Patient	Sex	Age (yr) at BMT	History of intestinal bleeding from BMT (period)	Endoscopic findings	Location of bleeding point	Histrogical opinon of GVHD	outcome	Author
1	M	15	40 days	esophagitis, gastritis	no discription	No (capillitis)	death	Brazzola P, 2005…Ref.7
2	M	11	12 months	erosive duodenitis	no discription	No	death	Amarasinghe k, 2007…Ref.8
3	M	21	21 days	esopageal stenosis, diffuse hemorrhagic colitis	colon	No	lifesaving	Ehlert K, 2015…Ref.9
4	W	9	13 years	jejunal multiple angioectagia	small intestine	No	death	Imai J, 2016.

As for why these kinds of lesions appeared in our case-first, angioectasia can be caused by portal hypertension. Hepatic involvement, including hepatomegaly, hemosiderosis, fibrosis, and cirrhosis have been reported in 10% of cases with DC (10). A possible association with non-cirrhotic portal hypertension has also been suggested, such as a jugular venous anomaly (11) or an unknown etiology (12). There is no definitive conclusion that can explain the appearance of hepatic complications in patients with DC; however, some studies have reported that loss-of-function telomerase gene variants are risk factors for sporadic cirrhosis (13). Our patient's medical history of esophageal varix and hypoalbuminemia and the finding of splenomegaly suggested that she suffered from liver cirrhosis with portal hypertension, but the cause was unknown. The prevalence of portal hypertensive changes in the small bowel varies widely across studies, reportedly as high as 82% in patients with cirrhosis, and some actively bleeding lesions can be seen in up to 17.8% of patients (14). Still, there have been few reports with data on small intestinal bleeding in patients with DC with cirrhosis.
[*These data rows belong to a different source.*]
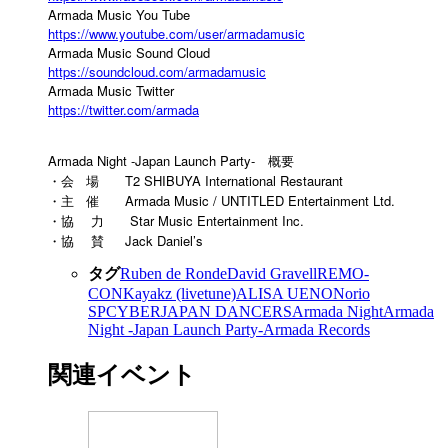
Armada Music You Tube
https://www.youtube.com/user/armadamusic
Armada Music Sound Cloud
https://soundcloud.com/armadamusic
Armada Music Twitter
https://twitter.com/armada
Armada Night -Japan Launch Party- 概要
・会 場 T2 SHIBUYA International Restaurant
・主 催 Armada Music / UNTITLED Entertainment Ltd.
・協 力 Star Music Entertainment Inc.
・協 賛 Jack Daniel’s
タグ
Ruben de Ronde
David Gravell
REMO-
CON
Kaya
kz (livetune)
ALISA UENO
Norio
SP
CYBERJAPAN DANCERS
Armada Night
Armada
Night -Japan Launch Party-
Armada Records
関連イベント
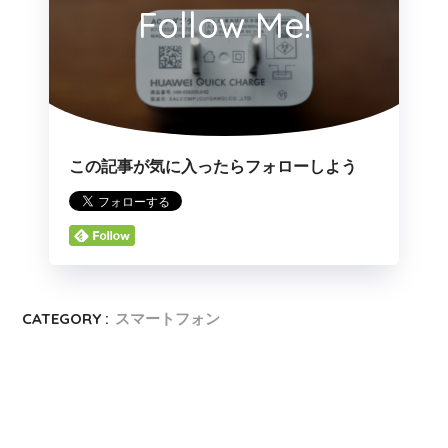
Follow Me!
この記事が気に入ったらフォローしよう
CATEGORY :
スマートフォン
Second, we suspected that the refractory jejunal intestinal bleeding occurred during the usual endoscopic treatment due to endothelial damage syndrome. BMT remains the only curative therapy for aplastic anemia associated with DC; however, endothelial damage or activation syndromes are common complications in these patients after transplantation (6). The clinical manifestations of endothelial syndromes affect many organs, including the liver, kidney, lung, and small bowel, each of which may manifest differently. The present case also had chronic renal dysfunction, chronic heart failure, several respiratory signs, and of course portal hypertension with jejunal multiple angioectasia. These conditions all share the common pathophysiology of vascular endothelial damage with platelet aggregation, and sometimes the coagulation system is activated as well (6). Notably, our patient could not be rescued, and among the previous three cases, only one case was a therapeutic success, although it remains unclear which part of the supportive therapy actually saved the patient in that particular case (9).

Third, the time to the onset of intestinal bleeding in our case (+13 years) differed substantially from that in the previous three cases (+27 days, +40 days, and +12 months after BMT; Table). Despite an improvement in the transplantation outcomes of many disorders, patients with DC still face significant challenges, specifically the 5-year post-transplantation survival probability, which is only 57% (15,16). Patients with DC who receive low-intensity conditioning have fewer early adverse events, but they continue to suffer from late severe outcomes, mainly pulmonary toxicity (16-19). Our facility also reported that a conditioning regimen containing low-dose irradiation and a minimum dose of fludarabine, cyclophosphamide, and anti-thymocyte globulin can enable the successful engraftment of alternative marrow in children with severe aplastic anemia and an excellent prognosis (20). Even though pulmonary toxicity, including fibrosis, which is mainly a late severe outcome, did not occur in our case, clinicians must be alert for this kind of unusual late complication after BMT for DC. Even if late severe complications such as pulmonary fibrosis are avoided, unusual late complications, including cirrhosis, in patients with DC after BMT can still be challenging to treat.